Some of the whole house units come with evaporator pads. An evaporator pad is like the bridge through which the water or mist must pass to get to the air. It will be supplied through the air into the house, to increase the humidity.

If the evaporator pad has problems such as clogging, it will not work as needed. In that case, it must be changed.

If you check with the manufacturer of your evaporator pads, you can find out when it is due for changing. Some should be changed in six months while others can go for 12 months.

Mineral build up is very common on these pads. If that happens too soon, put the pad in a basin containing vinegar, to break the minerals down. If that does not help, replace it.

What should my whole house humidifier be set at?

Image of What should my whole house humidifier be set at

During winter, you are more likely to use a humidifier than a dehumidifier. The temperatures take a dip. Now, there is a relationship between humidity and temperature. Warmer air holds more moisture.

Colder air is likely to hold minimum humidity. In this case, you might ask: what is the best whole house humidifier humidity setting for winter?

Generally, it is recommended to keep the humidity level in winter at 30 to 45 percent. However, those are  very general terms!

Specifically, the humidity level that you set for your bedroom, for your entire house in winter should depend on the outdoor temperature.

If the temperature is -10 degrees, set the humidity at 20 percent. In some places, you might actually need to set the humidistat at 30 to 50 or even 55 percent. You should never let the humidity level go above 55 percent to prevent mold.

If the outdoor temperature is 0 degrees, set the humidity level at 25 percent and as the outdoor temperature increases, raise the humidistat setting too, but never above 55 percent.

Different places experience different types of weather in winter. Some are really cold, you know like Canada, the UK and some are fairly lenient such as Florida in the USA.

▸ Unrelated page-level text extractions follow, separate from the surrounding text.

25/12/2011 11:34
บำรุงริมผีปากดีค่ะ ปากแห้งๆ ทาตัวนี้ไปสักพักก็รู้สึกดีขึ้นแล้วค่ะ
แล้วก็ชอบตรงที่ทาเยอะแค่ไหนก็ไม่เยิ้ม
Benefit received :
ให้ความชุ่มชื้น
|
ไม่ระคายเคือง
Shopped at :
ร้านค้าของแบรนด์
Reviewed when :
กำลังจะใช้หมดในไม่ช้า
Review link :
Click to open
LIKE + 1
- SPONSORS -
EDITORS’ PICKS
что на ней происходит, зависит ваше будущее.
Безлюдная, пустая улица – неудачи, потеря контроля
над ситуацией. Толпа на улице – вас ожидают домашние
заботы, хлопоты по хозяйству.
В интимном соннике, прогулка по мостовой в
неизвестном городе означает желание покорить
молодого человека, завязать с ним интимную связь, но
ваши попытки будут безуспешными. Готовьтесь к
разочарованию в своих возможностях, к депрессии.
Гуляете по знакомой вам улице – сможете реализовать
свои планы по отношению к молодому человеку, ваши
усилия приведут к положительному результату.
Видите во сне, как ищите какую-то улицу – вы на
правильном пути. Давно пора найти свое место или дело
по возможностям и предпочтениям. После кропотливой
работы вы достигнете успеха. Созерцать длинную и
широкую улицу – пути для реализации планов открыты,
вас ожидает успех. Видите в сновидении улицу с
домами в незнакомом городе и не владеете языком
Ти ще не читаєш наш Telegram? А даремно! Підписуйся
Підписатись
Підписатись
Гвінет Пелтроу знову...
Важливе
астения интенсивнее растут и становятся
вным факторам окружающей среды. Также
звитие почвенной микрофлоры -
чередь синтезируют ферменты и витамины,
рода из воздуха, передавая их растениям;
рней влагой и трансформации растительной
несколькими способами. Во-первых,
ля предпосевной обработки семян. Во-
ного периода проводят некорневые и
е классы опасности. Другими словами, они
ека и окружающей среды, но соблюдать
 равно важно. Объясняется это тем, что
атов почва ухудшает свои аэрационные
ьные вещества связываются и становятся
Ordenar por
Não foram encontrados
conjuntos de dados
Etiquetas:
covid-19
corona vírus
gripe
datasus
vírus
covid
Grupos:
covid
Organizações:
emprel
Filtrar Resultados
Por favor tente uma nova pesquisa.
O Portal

If you do not know what humidity level to set your humidistat at, you can ask the company that installed the furnace humidifier.

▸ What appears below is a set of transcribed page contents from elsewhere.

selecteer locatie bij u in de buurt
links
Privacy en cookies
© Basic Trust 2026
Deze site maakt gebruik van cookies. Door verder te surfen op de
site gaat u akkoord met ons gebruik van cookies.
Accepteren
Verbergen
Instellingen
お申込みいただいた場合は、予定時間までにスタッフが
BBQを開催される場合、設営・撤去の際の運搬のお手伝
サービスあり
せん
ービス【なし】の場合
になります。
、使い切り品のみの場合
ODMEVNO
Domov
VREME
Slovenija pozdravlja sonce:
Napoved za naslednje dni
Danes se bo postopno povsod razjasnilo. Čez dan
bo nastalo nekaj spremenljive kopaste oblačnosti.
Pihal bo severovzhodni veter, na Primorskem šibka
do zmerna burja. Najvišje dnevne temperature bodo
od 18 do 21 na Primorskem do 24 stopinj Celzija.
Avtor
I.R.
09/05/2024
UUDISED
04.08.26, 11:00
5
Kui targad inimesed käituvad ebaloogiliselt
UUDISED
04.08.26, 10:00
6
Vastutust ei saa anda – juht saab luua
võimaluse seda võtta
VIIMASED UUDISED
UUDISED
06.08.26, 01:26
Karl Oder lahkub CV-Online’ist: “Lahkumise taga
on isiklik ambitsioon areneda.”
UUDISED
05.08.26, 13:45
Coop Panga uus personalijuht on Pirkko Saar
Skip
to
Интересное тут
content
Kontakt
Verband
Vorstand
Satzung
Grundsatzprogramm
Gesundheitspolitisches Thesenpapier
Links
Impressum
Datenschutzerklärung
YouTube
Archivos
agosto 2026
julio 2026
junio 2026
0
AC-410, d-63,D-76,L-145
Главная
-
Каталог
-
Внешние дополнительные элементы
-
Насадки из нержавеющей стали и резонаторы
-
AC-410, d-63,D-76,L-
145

Final Thoughts: Are HVAC humidifiers worth it?

Is whole house humidifier a bad idea? Well, the downsides we have pointed out here might lead you to think so. However, having this unit is still a good idea for your home.

Full house units are more cost efficient in the long run and they do a good job of keeping the right humidity levels. They come with built-in humidistat so the humidifier kicks into action when the humidity level dips.

Also, you don’t have to worry about the humidifier tank running out of water, since it is supplied by a hose pipe, from the main water line.

All you need to do when you have a furnace humidifier is ensure regular expert maintenance, change of evaporator pads and filters.